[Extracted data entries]
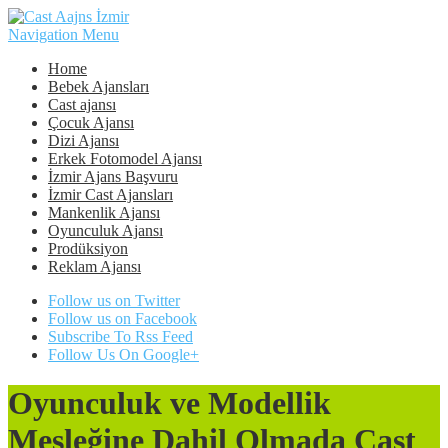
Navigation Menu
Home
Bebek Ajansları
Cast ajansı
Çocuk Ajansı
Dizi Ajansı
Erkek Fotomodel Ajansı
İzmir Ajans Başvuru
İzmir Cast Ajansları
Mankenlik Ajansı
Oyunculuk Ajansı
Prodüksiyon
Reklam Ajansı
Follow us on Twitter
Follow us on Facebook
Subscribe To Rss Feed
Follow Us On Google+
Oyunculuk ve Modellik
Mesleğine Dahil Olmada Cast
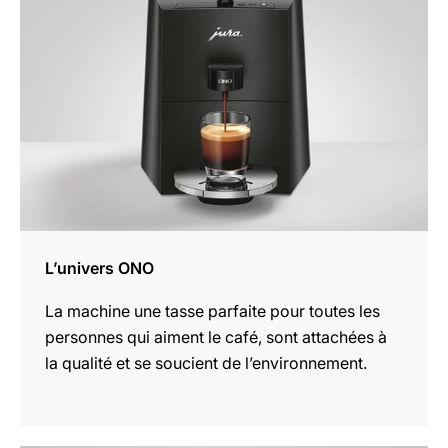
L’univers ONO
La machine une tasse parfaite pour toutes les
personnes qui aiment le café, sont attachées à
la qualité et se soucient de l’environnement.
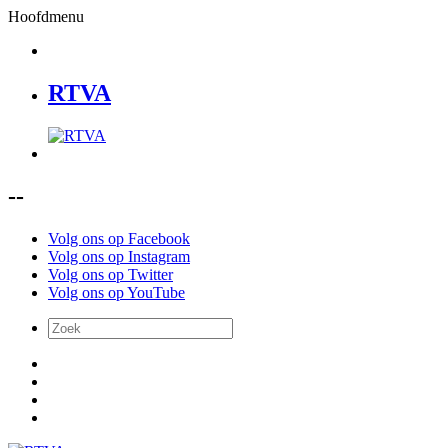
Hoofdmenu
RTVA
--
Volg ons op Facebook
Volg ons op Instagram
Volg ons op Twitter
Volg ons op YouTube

--

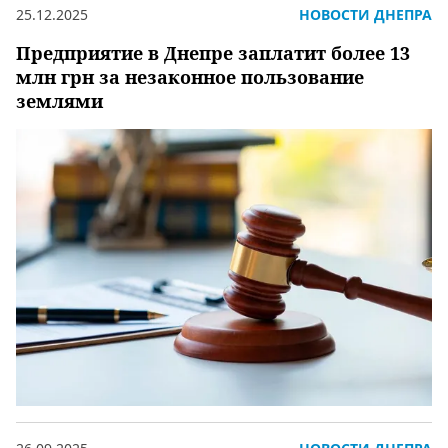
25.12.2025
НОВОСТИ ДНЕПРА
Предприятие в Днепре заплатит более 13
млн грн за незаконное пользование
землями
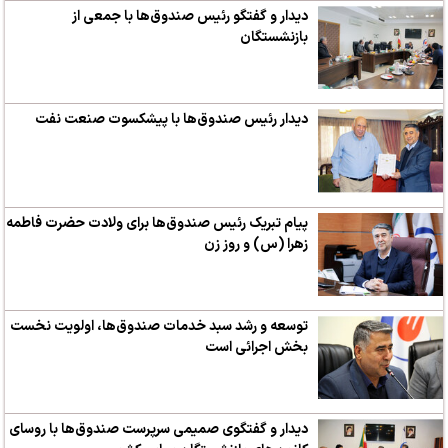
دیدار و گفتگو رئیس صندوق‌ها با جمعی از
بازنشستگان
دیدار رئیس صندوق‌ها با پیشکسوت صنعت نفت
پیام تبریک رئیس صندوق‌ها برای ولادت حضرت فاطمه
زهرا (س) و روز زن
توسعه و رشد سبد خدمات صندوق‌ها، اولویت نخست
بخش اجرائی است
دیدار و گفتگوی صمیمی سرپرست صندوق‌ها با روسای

> **YOUR ASSIGNMENT**
Print exactly, with no pictures, the lines above from the one that holds "Navigation Menu" through the one that holds "Volg ons op YouTube", both of them included.

> **WRITTEN SOLUTION**
Navigation Menu
Home
Bebek Ajansları
Cast ajansı
Çocuk Ajansı
Dizi Ajansı
Erkek Fotomodel Ajansı
İzmir Ajans Başvuru
İzmir Cast Ajansları
Mankenlik Ajansı
Oyunculuk Ajansı
Prodüksiyon
Reklam Ajansı
Follow us on Twitter
Follow us on Facebook
Subscribe To Rss Feed
Follow Us On Google+
Oyunculuk ve Modellik
Mesleğine Dahil Olmada Cast
L’univers ONO
La machine une tasse parfaite pour toutes les
personnes qui aiment le café, sont attachées à
la qualité et se soucient de l’environnement.
Hoofdmenu
RTVA
--
Volg ons op Facebook
Volg ons op Instagram
Volg ons op Twitter
Volg ons op YouTube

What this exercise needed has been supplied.